EXPLAINER: Japan begins vaccination drive, but why so late?
TOKYO (AP) — Japan rolls out its COVID-19 vaccination campaign Wednesday after the government gave belated first approval to a shot co-developed by Pfizer Inc. that the U.S. and many other countries started using two months ago.
Some in Japan, where relatively rare side effects from vaccines tend to be played up, are in no hurry to get the shot. That reluctance could prove to be a big problem for the Tokyo Olympics scheduled for this summer after a year’s delay. Vaccinations are considered a key to holding the games.
With domestic vaccine development still in its early stages, import-reliant Japan faces uncertainty in its supply. It’s also unclear if the already-strained Japanese health care system will be able to treat the extra visitors during the games as they juggle local patients and the mass inoculations.
The AP looks at why Japan, the world’s third-biggest economy, is so late in pursuing coronavirus vaccinations.
WHY THE DELAY?
It’s mostly because the government asked for clinical testing in Japan in addition to Pfizer’s multinational tests, which did not include Japan.
Dozens of countries accepted the results of the Pfizer tests released in November and moved ahead. Pfizer applied for emergency approval in Japan in December, based on the overseas data, but Tokyo waited for results of Japanese tests submitted in late January before giving a green light on Sunday.
This all happened in two months, much faster that the one-year average that is usual for Japan, known for being cautious and bogged down in bureaucracy.
The approval process for another supplier, AstraZeneca, only started recently, while a third, Moderna Inc. hasn’t applied yet in Japan.
WHY DID JAPAN ASK FOR MORE DATA?
People in Japan are often skeptical about vaccines, and officials felt they needed to address safety concerns thoroughly.
Health Minister Norihisa Tamura said last week that Asians comprised “only a small percent” of Pfizer tests, which were conducted from July to November on about 44,000 people in six countries.
Even so, that means the data included samples of about 2,000 Asians. Some critics are questioning whether the additional tests on only 160 Japanese people added anything — except more delay.

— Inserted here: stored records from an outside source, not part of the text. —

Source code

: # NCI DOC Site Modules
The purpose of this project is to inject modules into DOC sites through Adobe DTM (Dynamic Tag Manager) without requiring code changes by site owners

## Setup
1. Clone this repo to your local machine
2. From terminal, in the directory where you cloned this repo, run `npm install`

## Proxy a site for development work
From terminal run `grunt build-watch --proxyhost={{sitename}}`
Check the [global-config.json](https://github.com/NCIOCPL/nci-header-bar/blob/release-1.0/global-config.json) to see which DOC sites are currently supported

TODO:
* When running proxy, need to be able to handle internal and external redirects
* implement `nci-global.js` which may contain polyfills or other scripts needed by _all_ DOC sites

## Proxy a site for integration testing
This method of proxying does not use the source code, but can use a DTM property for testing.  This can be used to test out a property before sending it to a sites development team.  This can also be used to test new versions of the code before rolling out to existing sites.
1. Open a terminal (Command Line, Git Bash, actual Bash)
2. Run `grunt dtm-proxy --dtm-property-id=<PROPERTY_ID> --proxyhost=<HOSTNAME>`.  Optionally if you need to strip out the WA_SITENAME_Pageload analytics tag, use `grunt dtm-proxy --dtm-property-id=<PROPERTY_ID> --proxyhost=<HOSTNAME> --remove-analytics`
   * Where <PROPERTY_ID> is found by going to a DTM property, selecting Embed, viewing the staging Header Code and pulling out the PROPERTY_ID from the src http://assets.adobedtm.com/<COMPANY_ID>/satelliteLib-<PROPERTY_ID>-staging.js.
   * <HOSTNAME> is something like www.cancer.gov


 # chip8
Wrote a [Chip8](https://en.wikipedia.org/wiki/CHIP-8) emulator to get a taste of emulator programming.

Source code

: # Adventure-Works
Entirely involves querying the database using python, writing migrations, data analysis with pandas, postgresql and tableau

Taro Kono, administrative reform minister for vaccinations, defended the delay. “It was more important for the government to show the Japanese people that everything was done” to encourage taking the vaccines, he said.
WHY IS CONFIDENCE SO LOW IN JAPAN?
Japan’s mistrust of vaccines is decades old. Many people have a vague unease about vaccines, partly because their side effects have often been played up.
In the 1990s, the government scrapped mandatory vaccinations after a court ruling held it responsible for side effects linked to several of them.
More recently, Japan stopped recommending the human papillomavirus, or HPV, vaccine after media reports of alleged side effects, renewing worries despite the vaccine’s widespread use overseas as safe and effective protection for cervical cancer.
A recent Mainichi newspaper survey showed that fewer than 40% of the respondents are eager to get their coronavirus shots right away, while about 60% said they will wait and see.
WHAT IS JAPAN’S VACCINATION TIMELINE?
About 40,000 front-line medical workers treating COVID-19 patients are slated to get their first shots of the Pfizer vaccine at 100 hospitals. Half of them will participate in a survey of side effects and subsequent health checks to try to ease public safety concern.
About 3.7 million other medical workers will be next. The elderly are expected to get their turn in April, ahead of those with underlying health issues.
It will be about June by the time those older than 16 will be eligible.
DOES JAPAN HAVE ENOUGH VACCINE?
Despite its late start, Japan was quick to strike deals with Pfizer and two other companies, AstraZeneca and Moderna, in July when the vaccines were still being developed.
Japan has secured 344 million doses, enough to cover its entire population, through the end of this year. That includes 144 million doses from Pfizer, 120 million from AstraZeneca and 50 million from Moderna.
Japan pledged to secure doses for its entire population by June, but the prospects are unsure amid shortages in Europe where much of Pfizer and AstraZeneca supplies are produced.
Taro Kono, the minister in charge of vaccinations, on Tuesday described the prospects of getting the vaccines in time as “difficult.” Though he expressed optimism, he said supplies from Europe will determine the progress of the campaign in Japan.
IS JAPAN DEVELOPING ITS OWN VACCINES?
Several Japanese companies and research organizations are developing coronavirus vaccines, but they are in the early stages.
Takeda Pharmaceutical Co. will distribute the Moderna vaccine and produce the Novavax vaccine at home, and JCR Pharmaceuticals Co. will produce the AstraZeneca vaccine under a licensing deal.
Only AstraZeneca is currently in the approval process.
Experts say vaccine development in Japan has become an unpopular research area because of risks, the time-consuming process and a lack of government funding.
Shigeru Omi, the head of the government coronavirus task force, has cited a lack of global competitiveness by Japanese pharmaceutical companies as a reason for the delayed rollout.